2-[4-(Ethoxycarbonyl)piperazin-1-yl]ethylidene-1,1-bisphosphonic acid (3n)
Solution of tetrasilyl ester 2 (890 mg, 1.87 mmol) and 1-carbethoxypiperazine (346 mg, 1.87 mmol) in CH2Cl2 was stirred at r.t. overnight. Solvent was evaporated, and the resulting oil was treated with methanol to precipitate 3n (440 mg, 68%). Colorless crystals; mp 223 ˚C. ¹H NMR (400 MHz, D2O): δ = 1.20 (t, ³ J HH = 7.3 Hz, 3H, CO2CH2CH 3), 2.71 (tt, ² J HP = 21.5 Hz, ³ J HH = 8.2 Hz, 1 H, NCH2CHP2), 3.05-3.10 (m, 2 H, CH2), 3.16-3.26 (m, 2 H, CH2), 3.51 (td, ³ J HP = 14.2 Hz, ³ J HH = 8.2 Hz, 2 H, NCH 2CHP2), 3.60-3.68 (m, 2 H, CH2), 4.10 (q, ³ J HH = 7.3 Hz, CO2CH 2CH3), 4.20-4.30 (m, 2 H, CH2) ppm. ¹³C{¹H} NMR (100 MHz, D2O): δ = 13.7, 33.9 (t, ¹ J CP = 120.3 Hz, NCH2 CHP2), 41.1, 51.4, 54.3, 63.2, 156.4 (CO2Et) ppm. ³¹P{¹H} NMR (162 MHz, D2O): δ = 15.5 ppm. Anal. Calcd for C9H20N2O8P2 (346.07): N, 8.09. Found: N, 8.40.

18

2-[4-(4,4,5,5-Tetramethyl-1,3,2-dioxaborolan-2-yl)benzeneamino]ethylidenebisphosphonic Acid Tetrapotassium Salt (4a)

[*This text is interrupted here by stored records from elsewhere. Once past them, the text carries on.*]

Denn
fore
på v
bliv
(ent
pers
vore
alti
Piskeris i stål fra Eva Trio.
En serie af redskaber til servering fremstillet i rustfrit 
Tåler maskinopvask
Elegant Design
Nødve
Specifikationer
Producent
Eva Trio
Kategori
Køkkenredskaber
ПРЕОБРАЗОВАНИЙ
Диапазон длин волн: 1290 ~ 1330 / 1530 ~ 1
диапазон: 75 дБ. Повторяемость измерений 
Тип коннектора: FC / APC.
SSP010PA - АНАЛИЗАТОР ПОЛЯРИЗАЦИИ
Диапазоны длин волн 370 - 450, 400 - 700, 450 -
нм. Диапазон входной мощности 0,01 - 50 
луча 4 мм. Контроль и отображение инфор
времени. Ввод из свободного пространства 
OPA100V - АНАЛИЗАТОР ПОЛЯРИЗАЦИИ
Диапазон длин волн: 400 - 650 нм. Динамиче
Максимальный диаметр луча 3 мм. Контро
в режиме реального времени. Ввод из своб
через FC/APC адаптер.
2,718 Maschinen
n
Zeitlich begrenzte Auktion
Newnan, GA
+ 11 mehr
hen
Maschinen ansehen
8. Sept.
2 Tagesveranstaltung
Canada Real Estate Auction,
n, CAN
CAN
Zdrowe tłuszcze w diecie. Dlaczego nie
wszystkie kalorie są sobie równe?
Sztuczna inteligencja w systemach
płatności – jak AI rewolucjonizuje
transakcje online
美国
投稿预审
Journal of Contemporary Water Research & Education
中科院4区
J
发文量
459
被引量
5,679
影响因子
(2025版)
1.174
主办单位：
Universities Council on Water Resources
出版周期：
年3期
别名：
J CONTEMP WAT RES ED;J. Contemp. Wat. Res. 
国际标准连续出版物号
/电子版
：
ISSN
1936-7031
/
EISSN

Solution of tetrasilyl ester 2 (340 mg, 0.71 mmol) and 4-(4,4,5,5-tetramethyl-1,3,2-dioxaborolan-2-yl)benzeneamine (171 mg, 0.78 mmol) in MeCN (8 mL) was stirred at 60 ˚C for 90 h and then cooled to ambient temperature. KF (174 mg, 2.99 mmol) and dibenzo-18-crown-6 (32 mg, 0.09 mmol) were added, and the mixture was stirred at 50 ˚C for another 24 h. Product was isolated via centrifugation as colourless hygroscopic air-sensitive solid in 80% yield (350 mg); mp >250 ˚C. ¹H NMR (500 MHz, D2O): δ = 1.22 (s, 12 H, CCH3), 2.27 (m, 1 H, NCH2CHP2), 3.58 (m, 2 H, NCH 2CHP2), 6.87 (d, ³ J HH = 7.8 Hz, 0.5 H, H Ar), 6.92 (t, ³ J HH = 7.8 Hz, 1.5 H, H Ar), 7.32 (t, ³ J HH = 7.8 Hz, 1.5 H, H Ar), 7.65 (d, ³ J HH = 7.8 Hz, 0.5 H, H Ar) ppm. ¹³C{¹H} NMR (100 MHz, D2O): δ = 23.8, 42.1, 75.7, 111.5, 119.6, 129.6 ppm. ³¹P{¹H} NMR (202.5 MHz, D2O): δ = 17.0-19.0(br) ppm. Anal. Calcd for C10H17NO7P2 (325.05): P, 11.07. Found: P, 10.89.